Newcastle’s oldest resident, retired U.S. Coast Guard Capt. Eugene Walsh, 102, became the oldest veteran to travel to Washington, D.C. with Honor Flight Maine last month.
Walsh, a 32-year military veteran, was born Feb. 23, 1917. After returning from the nation’s capital April 28, he described the trip as “fabulous.”
Laurie Sidelinger, chair of the Honor Flight Maine board, said Walsh is the oldest veteran that has participated in the program. “It was a thrill to have him on the trip,” she said.
Back when he was on active duty, Walsh took his family to Washington, where they visited monuments and museums. But he retired in 1973, before the construction of the war memorials. The trip with Honor Flight Maine was his first to the memorials.
Walsh’s son, Dennis, traveled with him. The group of 47 veterans and their guardians left Portland the morning of Friday, April 26 and landed at Baltimore, Md., with dinner planned for them at Fort Meade.
The veterans and their guardians stayed at a Hilton hotel near the airport. “They took care of our every need,” Walsh said. “Everyone treated us wonderful.”
On Saturday morning, after a buffet breakfast, the veterans and their guardians boarded buses to begin a busy day of sightseeing: visits to veterans memorials, monuments, and Arlington National Cemetery.
Walsh said the artists and sculptors who designed and carved the memorials deserve recognition for their work to remind future generations of the service and sacrifice to preserve their freedoms.
According to Walsh, another group of people is being forgotten and also deserves a memorial: the people who built the ships, planes, tanks, vehicles, and other equipment used by U.S. servicemen and women at war.
“We must never forget the many ‘Rosie the Riveters’ during World War II,” Walsh said. “They should be remembered. Without their support, we would not have been able to do our job.”
The visit to Arlington National Cemetery was the most memorable event of the trip, Walsh said, describing it as “very emotional.”
An unplanned occurrence during the trip will also be remembered by the veterans, according to Walsh.
While the veterans were visiting one of the memorials, a group of students from Michigan and Wisconsin saw them, approached them, shook their hands, and asked questions about their service.
“These students were not even born when most of the wars and conflicts occurred, yet they treated us with deep respect and a sincere interest in what we did. They visited us for over a half-hour,” Walsh said.
Walsh said he could not say enough good about the Honor Flight Maine program, a wonderful opportunity for older veterans who would never otherwise see the memorials.
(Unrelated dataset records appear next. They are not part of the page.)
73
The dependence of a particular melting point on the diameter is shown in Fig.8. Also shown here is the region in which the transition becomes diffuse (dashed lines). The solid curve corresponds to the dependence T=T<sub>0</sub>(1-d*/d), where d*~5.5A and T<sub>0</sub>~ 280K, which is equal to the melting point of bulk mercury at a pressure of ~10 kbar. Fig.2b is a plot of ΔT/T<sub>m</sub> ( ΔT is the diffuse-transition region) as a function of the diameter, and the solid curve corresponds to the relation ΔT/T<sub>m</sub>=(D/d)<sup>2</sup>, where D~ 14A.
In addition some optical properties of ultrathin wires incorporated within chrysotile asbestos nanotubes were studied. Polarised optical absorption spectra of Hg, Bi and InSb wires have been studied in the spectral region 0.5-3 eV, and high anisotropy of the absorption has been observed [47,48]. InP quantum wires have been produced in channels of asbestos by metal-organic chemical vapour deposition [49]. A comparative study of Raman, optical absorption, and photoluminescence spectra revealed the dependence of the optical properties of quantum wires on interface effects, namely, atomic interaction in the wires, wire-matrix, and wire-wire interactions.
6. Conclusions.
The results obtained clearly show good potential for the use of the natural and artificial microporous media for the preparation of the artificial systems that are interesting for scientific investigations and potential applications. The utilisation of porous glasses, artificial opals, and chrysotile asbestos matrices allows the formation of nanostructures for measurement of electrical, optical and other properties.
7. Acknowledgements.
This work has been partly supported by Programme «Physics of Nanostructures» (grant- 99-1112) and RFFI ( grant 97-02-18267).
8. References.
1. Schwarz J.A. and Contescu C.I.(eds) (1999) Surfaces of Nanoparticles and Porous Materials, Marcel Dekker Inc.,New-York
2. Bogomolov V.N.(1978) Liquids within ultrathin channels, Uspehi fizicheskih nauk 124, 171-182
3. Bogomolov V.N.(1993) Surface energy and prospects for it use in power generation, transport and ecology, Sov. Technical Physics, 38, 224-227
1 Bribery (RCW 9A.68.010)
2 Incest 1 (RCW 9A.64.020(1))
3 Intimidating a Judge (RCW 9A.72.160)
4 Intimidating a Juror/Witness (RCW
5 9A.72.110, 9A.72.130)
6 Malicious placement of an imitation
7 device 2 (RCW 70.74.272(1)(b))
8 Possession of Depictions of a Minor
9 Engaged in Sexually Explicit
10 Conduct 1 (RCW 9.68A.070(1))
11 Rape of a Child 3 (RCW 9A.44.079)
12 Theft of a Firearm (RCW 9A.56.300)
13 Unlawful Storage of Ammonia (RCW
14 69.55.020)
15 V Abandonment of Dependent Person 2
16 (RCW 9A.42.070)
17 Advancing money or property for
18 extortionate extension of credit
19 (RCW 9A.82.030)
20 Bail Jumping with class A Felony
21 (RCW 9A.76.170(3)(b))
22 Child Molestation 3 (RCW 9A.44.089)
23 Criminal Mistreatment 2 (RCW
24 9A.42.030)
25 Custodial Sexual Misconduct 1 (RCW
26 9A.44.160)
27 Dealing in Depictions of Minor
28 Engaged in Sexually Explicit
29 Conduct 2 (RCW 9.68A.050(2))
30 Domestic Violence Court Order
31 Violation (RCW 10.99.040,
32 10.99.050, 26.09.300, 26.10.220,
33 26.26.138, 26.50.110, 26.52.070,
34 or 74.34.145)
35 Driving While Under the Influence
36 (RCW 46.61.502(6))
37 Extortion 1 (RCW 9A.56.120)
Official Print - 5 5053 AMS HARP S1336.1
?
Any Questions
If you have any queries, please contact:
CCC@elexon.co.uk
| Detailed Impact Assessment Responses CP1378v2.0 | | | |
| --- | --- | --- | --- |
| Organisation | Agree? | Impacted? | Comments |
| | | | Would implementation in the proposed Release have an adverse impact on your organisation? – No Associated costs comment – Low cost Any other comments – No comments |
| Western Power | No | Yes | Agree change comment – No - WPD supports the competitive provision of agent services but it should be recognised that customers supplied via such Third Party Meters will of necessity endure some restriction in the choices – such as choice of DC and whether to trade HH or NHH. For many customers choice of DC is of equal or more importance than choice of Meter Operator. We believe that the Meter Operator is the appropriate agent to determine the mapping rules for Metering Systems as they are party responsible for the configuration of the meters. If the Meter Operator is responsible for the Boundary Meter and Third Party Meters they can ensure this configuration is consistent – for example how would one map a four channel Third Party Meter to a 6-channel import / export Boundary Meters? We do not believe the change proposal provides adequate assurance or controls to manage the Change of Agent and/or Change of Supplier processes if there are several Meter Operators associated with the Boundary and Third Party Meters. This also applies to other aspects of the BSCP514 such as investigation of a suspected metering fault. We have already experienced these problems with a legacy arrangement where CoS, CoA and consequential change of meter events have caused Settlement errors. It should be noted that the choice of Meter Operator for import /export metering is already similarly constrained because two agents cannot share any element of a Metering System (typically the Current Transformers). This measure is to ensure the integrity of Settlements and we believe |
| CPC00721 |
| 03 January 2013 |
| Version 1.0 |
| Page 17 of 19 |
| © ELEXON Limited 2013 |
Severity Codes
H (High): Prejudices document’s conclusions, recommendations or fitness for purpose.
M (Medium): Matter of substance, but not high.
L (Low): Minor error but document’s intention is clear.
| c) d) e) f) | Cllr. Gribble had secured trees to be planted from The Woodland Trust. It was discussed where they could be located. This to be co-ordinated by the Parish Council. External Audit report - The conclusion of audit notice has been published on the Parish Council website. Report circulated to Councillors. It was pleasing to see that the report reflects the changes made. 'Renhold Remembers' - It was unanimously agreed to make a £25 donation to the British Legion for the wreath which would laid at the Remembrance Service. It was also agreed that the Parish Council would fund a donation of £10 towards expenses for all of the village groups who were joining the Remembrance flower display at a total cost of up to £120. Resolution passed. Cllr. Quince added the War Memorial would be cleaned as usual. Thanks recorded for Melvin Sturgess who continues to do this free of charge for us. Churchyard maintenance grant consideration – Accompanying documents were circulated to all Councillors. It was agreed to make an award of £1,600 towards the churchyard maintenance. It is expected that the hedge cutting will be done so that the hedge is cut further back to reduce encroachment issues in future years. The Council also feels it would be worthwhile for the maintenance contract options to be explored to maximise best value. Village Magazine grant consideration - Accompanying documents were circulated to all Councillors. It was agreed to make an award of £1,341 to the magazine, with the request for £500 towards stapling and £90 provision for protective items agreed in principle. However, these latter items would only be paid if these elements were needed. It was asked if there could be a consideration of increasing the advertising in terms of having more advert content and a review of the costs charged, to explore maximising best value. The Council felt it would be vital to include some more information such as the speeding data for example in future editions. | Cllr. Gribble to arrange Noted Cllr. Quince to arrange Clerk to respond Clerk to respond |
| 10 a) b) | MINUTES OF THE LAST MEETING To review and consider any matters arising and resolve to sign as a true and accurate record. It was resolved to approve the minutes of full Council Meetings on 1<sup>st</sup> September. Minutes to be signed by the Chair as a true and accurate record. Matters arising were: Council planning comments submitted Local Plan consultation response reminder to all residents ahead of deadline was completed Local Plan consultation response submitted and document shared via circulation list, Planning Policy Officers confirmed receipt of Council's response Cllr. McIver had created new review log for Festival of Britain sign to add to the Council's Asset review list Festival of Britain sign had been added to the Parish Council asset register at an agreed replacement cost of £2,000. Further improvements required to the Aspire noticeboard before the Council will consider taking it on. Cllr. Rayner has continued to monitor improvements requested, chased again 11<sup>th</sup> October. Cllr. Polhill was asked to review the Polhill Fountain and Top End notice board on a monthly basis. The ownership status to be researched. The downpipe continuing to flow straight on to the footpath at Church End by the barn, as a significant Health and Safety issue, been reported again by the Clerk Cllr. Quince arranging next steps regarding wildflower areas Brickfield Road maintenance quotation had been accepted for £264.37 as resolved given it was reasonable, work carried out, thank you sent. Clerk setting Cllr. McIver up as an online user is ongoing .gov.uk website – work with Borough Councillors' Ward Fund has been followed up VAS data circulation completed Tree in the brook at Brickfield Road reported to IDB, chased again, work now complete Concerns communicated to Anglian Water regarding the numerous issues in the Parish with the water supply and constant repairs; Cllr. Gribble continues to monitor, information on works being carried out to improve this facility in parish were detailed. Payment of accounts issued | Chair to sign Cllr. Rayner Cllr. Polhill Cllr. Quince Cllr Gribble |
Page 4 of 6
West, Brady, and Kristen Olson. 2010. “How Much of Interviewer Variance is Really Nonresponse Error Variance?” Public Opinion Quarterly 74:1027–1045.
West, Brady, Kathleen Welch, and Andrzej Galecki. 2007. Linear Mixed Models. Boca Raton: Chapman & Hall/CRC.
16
An affiliate of the national Honor Flight Network, the Maine nonprofit organizes and funds the trips to honor U.S. veterans. It gives priority to World War II veterans and terminally ill veterans of all conflicts.
“They took care of our every need at no cost to the veteran,” Walsh said.
The pace of the two-day trip is ambitious. “Some of the veterans are old, in their 80s and 90s, and they got tired,” Walsh said.
Walsh, at 102, did not say he was tired. He was excited to see the sights and to share the trip with the other veterans.
Walsh shows no signs of slowing down. He will soon attend a reunion of the Coast Guard cutter USS Campbell, commissioned in 1936 and decommissioned in 1982. The Campbell was at sea during World War II and the Korean and Vietnam wars.
Walsh joined the Coast Guard in April 1941, before World War II began. After boot camp, he was assigned to the Campbell.
The U.S. had enacted the lend-lease program to supply vital goods to allied countries. The supplies were carried by merchant marine ships in convoys escorted by U.S. Navy and Coast Guard ships.
Walsh was on the Campbell for four of those convoys. He said the convoys often came under German attack, and the Campbell fought back.
Walsh started out as a seaman and went up through the ranks to become a commander and then a captain. His first duty after becoming an officer was an assignment to the USS Bibb.
After the war, he continued as a commanding officer and captain. In 1966, he became the commanding officer of the South Portland Coast Guard Base and captain of the port from Rockland to Kittery. After leaving that post, he served as captain of the Coast Guard cutter Staten Island.
In 1972, he became the chief of staff for Coast Guard District 9, responsible for activities on the Great Lakes. He retired in 1973 and, in 2007, moved to Newcastle, into a home next door to his son, Dennis.
The town of Newcastle presented him with its Boston Post Cane in 2015, recognizing him as the oldest resident of the town.